Transcripts from the Prime Ministers of Australia

Menzies, Robert

Period of Service: 19/12/1949 - 26/01/1966
Release Date:
06/03/1963
Release Type:
Speech
Transcript ID:
702
Document:
00000702.pdf 2 Page(s)
Released by:
  • Menzies, Sir Robert Gordon
Opening of the Monaro Shopping Mall, Canberra - 6th March 1963


Sir, Your Excellencies and Ladies and Gentlemen

This is a marvellous place, but the. acoustics are contemptible, ( Laughter) I have been sitting behind Mr, Dusseldorp this morning and I have heard very little of what he said. I have had to judge its character by looking at the eager faces in front of me but I did hear one thing Sir, very, very clearly and that was that profound observation of yours that every minute we talked, business was being lost ( Laughter) and therefore I won't talk very long. I must say that the next time that I have a political meeting, I won't have it in a building where they have escalators and strange noises to be heard all around you. (Laughter)

Sir, it is a long time since I came to Canberra. Many of you won't recall it, I was a very very respectable Attorney-General. Since then I have declined in grace and in favour. But at that time, twenty-nine years ago, the population of Canberra was about 6,000. Only thirteen or fourteen years ago, although the population had grown, I think I am right in saying that there had not been a new shop built in Canberra for a long time. Since then the development has been quite fantastic. People have realised more and more that we can't have a city of 60,000 - which is going to be, so the pundits tell me, 100,000 in a few years' time, and a quarter of a million before very long after that -  growing at this pace without establishing tremendous demands for shopping facilities, for schools, for a host of matters required for a full civic life. And in a city like Canberra, the people are entitled to have the last word in shopping facilities,, And believe me, in this place, I think they have them. In fact, I regard the whole purpose of the displays I've seen here today as practically immoral, Your wife goes along innocently thinking that she is just a spectator, and everything is so engagingly displayed that she comes home, having spent a lot more money than her husband can afford. This is what I call wonderful, immoral, tempting and very satisfactory. ( Laughter)

I congratulate everybody concerned in evolving this place. I have driven around it two or three times in the making of it. I am most impressed. I had no idea of the enormous space inside this building. When somebody said, "Well, there will be sixty shops apart from these big ones," I found it difficult to believe but I find they are all quite roomy airy, adequate shops. This is in a marvellous position and this is a marvellous community service.

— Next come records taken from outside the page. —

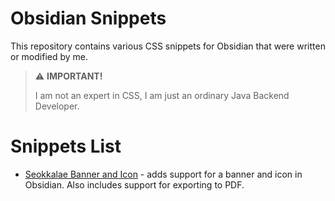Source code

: # Obsidian Snippets

This repository contains various CSS snippets for Obsidian that were written or modified by me.

> ⚠️ **IMPORTANT!**
>
> I am not an expert in CSS, I am just an ordinary Java Backend Developer.

# Snippets List
- [Seokkalae Banner and Icon](doc/seokkalae-banner-and-icon.md) - adds support for a banner and icon in Obsidian. Also includes support for exporting to PDF.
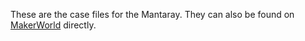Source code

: These are the case files for the Mantaray. They can also be found on [MakerWorld](https://makerworld.com/en/models/972433#profileId-944453) directly.
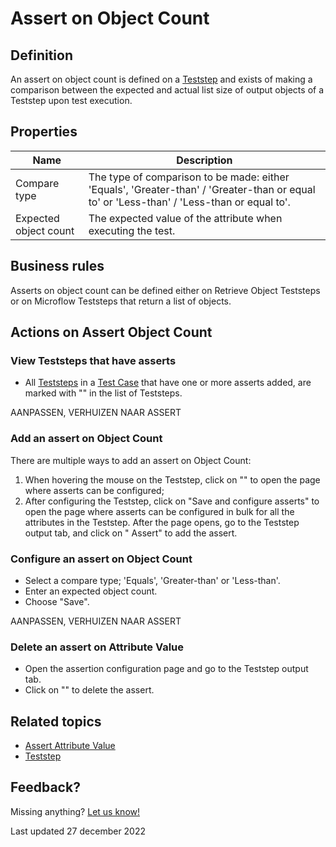 # Assert on Object Count

## Definition

An assert on object count is defined on a [Teststep](../Teststep) and exists of making a comparison between the expected and actual list size of output objects of a Teststep upon test execution.


## Properties
| Name                  | Description                                                                                                                               |
| --------------------- | ----------------------------------------------------------------------------------------------------------------------------------------- |
| Compare type          | The type of comparison to be made: either 'Equals', 'Greater-than' / 'Greater-than or equal to' or 'Less-than' / 'Less-than or equal to'. |
| Expected object count | The expected value of the attribute when executing the test.                                                                              |

## Business rules

Asserts on object count can be defined either on Retrieve Object Teststeps or on Microflow Teststeps that return a list of objects. 

## Actions on Assert Object Count

### View Teststeps that have asserts 
- All [Teststeps](../Teststep) in a [Test Case](../test-case) that have one or more asserts added, are marked with "<i class="fas fa-ballot-check"></i>" in the list of Teststeps.


AANPASSEN, VERHUIZEN NAAR ASSERT 
### Add an assert on Object Count
There are multiple ways to add an assert on Object Count:
1. When hovering the mouse on the Teststep, click on "<i class="fas fa-ballot-check"></i>" to open the page where asserts can be configured;
2. After configuring the Teststep, click on "Save and configure asserts" to open the page where asserts can be configured in bulk for all the attributes in the Teststep.
After the page opens, go to the Teststep output tab, and click on "<i class="fal fa-info-circle"></i> Assert" to add the assert.

### Configure an assert on Object Count
- Select a compare type; 'Equals', 'Greater-than' or 'Less-than'.
- Enter an expected object count.
- Choose "Save".

AANPASSEN, VERHUIZEN NAAR ASSERT 
### Delete an assert on Attribute Value
- Open the assertion configuration page and go to the Teststep output tab.
- Click on "<i class="fas fa-trash-alt"></i>" to delete the assert.

## Related topics
- [Assert Attribute Value](../assert-attribute-value)
- [Teststep](../teststep)

## Feedback?
Missing anything? [Let us know!](mailto:support@menditect.com)

Last updated 27 december 2022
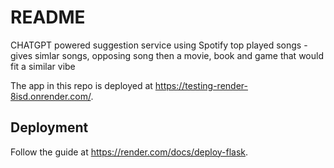 # README

CHATGPT powered suggestion service using Spotify top played songs - gives simlar songs, opposing song then a movie, book and game that would fit a similar vibe

The app in this repo is deployed at https://testing-render-8isd.onrender.com/.

## Deployment

Follow the guide at https://render.com/docs/deploy-flask.
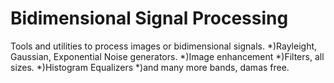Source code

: # Bidimensional Signal Processing

Tools and utilities to process images or bidimensional signals.
*)Rayleight, Gaussian, Exponential Noise generators.
*)Image enhancement
*)Filters, all sizes.
*)Histogram Equalizers
*)and many more bands, damas free.
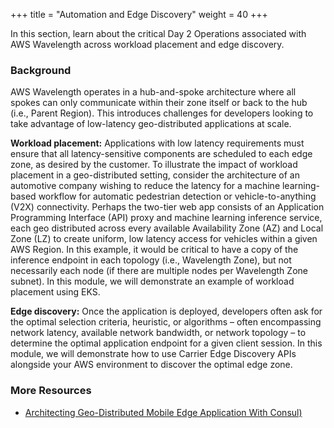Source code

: +++
title = "Automation and Edge Discovery"
weight = 40
+++

In this section, learn about the critical Day 2 Operations associated with AWS Wavelength across workload placement and edge discovery.

### Background 
AWS Wavelength operates in a hub-and-spoke architecture where all spokes can only communicate within their zone itself or back to the hub (i.e., Parent Region). This introduces challenges for developers looking to take advantage of low-latency geo-distributed applications at scale.

**Workload placement:** Applications with low latency requirements must ensure that all latency-sensitive components are scheduled to each edge zone, as desired by the customer. To illustrate the impact of workload placement in a geo-distributed setting, consider the architecture of an automotive company wishing to reduce the latency for a machine learning-based workflow for automatic pedestrian detection or vehicle-to-anything (V2X) connectivity. Perhaps the two-tier web app consists of an Application Programming Interface (API) proxy and machine learning inference service, each geo distributed across every available Availability Zone (AZ) and Local Zone (LZ) to create uniform, low latency access for vehicles within a given AWS Region. In this example, it would be critical to have a copy of the inference endpoint in each topology (i.e., Wavelength Zone), but not necessarily each node (if there are multiple nodes per Wavelength Zone subnet). In this module, we will demonstrate an example of workload placement using EKS.

**Edge discovery:** Once the application is deployed, developers often ask for the optimal selection criteria, heuristic, or algorithms – often encompassing network latency, available network bandwidth, or network topology – to determine the optimal application endpoint for a given client session. In this module, we will demonstrate how to use Carrier Edge Discovery APIs alongside your AWS environment to discover the optimal edge zone.

### More Resources
- [Architecting Geo-Distributed Mobile Edge Application With Consul)](https://www.youtube.com/watch?v=-vRNwZ0Uofc)
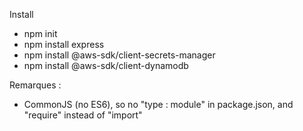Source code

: 
Install
- npm init
- npm install express
- npm install @aws-sdk/client-secrets-manager
- npm install @aws-sdk/client-dynamodb


Remarques : 
- CommonJS (no ES6), so no "type : module" in package.json, and "require" instead of "import"
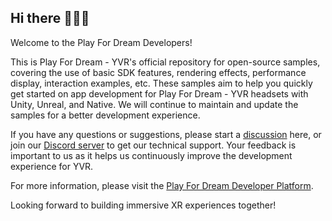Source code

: ## Hi there 👋🧑‍💻
Welcome to the Play For Dream Developers! 

This is Play For Dream - YVR's official repository for open-source samples, covering the use of basic SDK features, rendering effects, performance display, interaction examples, etc. These samples aim to help you quickly get started on app development for Play For Dream - YVR headsets with Unity, Unreal, and Native. We will continue to maintain and update the samples for a better development experience. 

If you have any questions or suggestions, please start a [discussion](https://github.com/orgs/YVRDeveloper/discussions) here, or join our [Discord server](https://bit.ly/pfddevs) to get our technical support. Your feedback is important to us as it helps us continuously improve the development experience for YVR.

For more information, please visit the [Play For Dream Developer Platform](https://developer.pfdm.cn).

Looking forward to building immersive XR experiences together!

<!--

**Here are some ideas to get you started:**

🙋‍♀️ A short introduction - what is your organization all about?
🌈 Contribution guidelines - how can the community get involved?
👩‍💻 Useful resources - where can the community find your docs? Is there anything else the community should know?
🍿 Fun facts - what does your team eat for breakfast?
🧙 Remember, you can do mighty things with the power of [Markdown](https://docs.github.com/github/writing-on-github/getting-started-with-writing-and-formatting-on-github/basic-writing-and-formatting-syntax)
-->
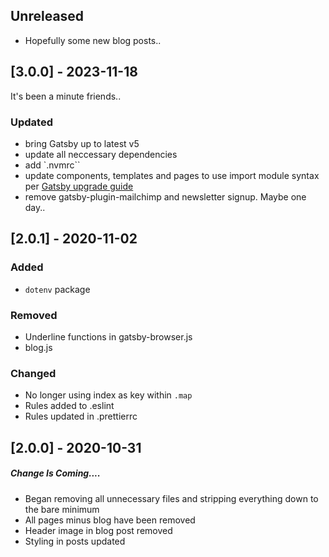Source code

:## Unreleased

- Hopefully some new blog posts.. 

## [3.0.0] - 2023-11-18

It's been a minute friends.. 

### Updated

- bring Gatsby up to latest v5
- update all neccessary dependencies
- add `.nvmrc``
- update components, templates and pages to use import module syntax per [Gatsby upgrade guide](https://www.gatsbyjs.com/docs/reference/release-notes/migrating-from-v2-to-v3/#css-modules-are-imported-as-es-modules)
- remove gatsby-plugin-mailchimp and newsletter signup. Maybe one day.. 

## [2.0.1] - 2020-11-02

### Added

- `dotenv` package

### Removed

- Underline functions in gatsby-browser.js
- blog.js

### Changed

- No longer using index as key within `.map`
- Rules added to .eslint
- Rules updated in .prettierrc

## [2.0.0] - 2020-10-31

##### Change Is Coming....

- Began removing all unnecessary files and stripping everything down to the bare minimum
- All pages minus blog have been removed
- Header image in blog post removed
- Styling in posts updated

Now the only other thing I want to take up with you seriously is what this place is to be called, because I looked in at television the other night and it was called the Monaro Mall (mawl). I didn't believe it. I said, " Everybody knows it is a “mal”" but then I looked it up in the Oxford Dictionary, and it turned out I was wrong. (Laughter) But I want to make it clear that there are three ways of pronouncing this word " mall' and, of course the other famous street in London which is always referred to by fine old Anglo-Indians retired as " Pell Mell". Take your choice -" mawl", “mal” or “mell”.  In fact, another dictionary I looked up quite recently gave it a fourth pronunciation "moll" ( Laughter)

Well, I have elected in favour of " mal'. But it is a free country and as far as I am concerned, you may call it what you like. All I know is that it is a jolly good place and it is going to be of great advantage to the citizens of Canberra. It represents a wonderful piece of co-operative enterprise and is one more contribution made to this city by Mr. Dusseldorp who, after all, in 1951 was arriving in Australia for the first time  This is an astonishing record and I congratulate you on it and thank you for it. ( Applause)

And now, time marches on, You are all requested as the doors are opened to observe the queue not to knock over the fittings and not to remove any small portable articles. ( Laughter)

I have the greatest pleasure in the world in declaring the Mall open.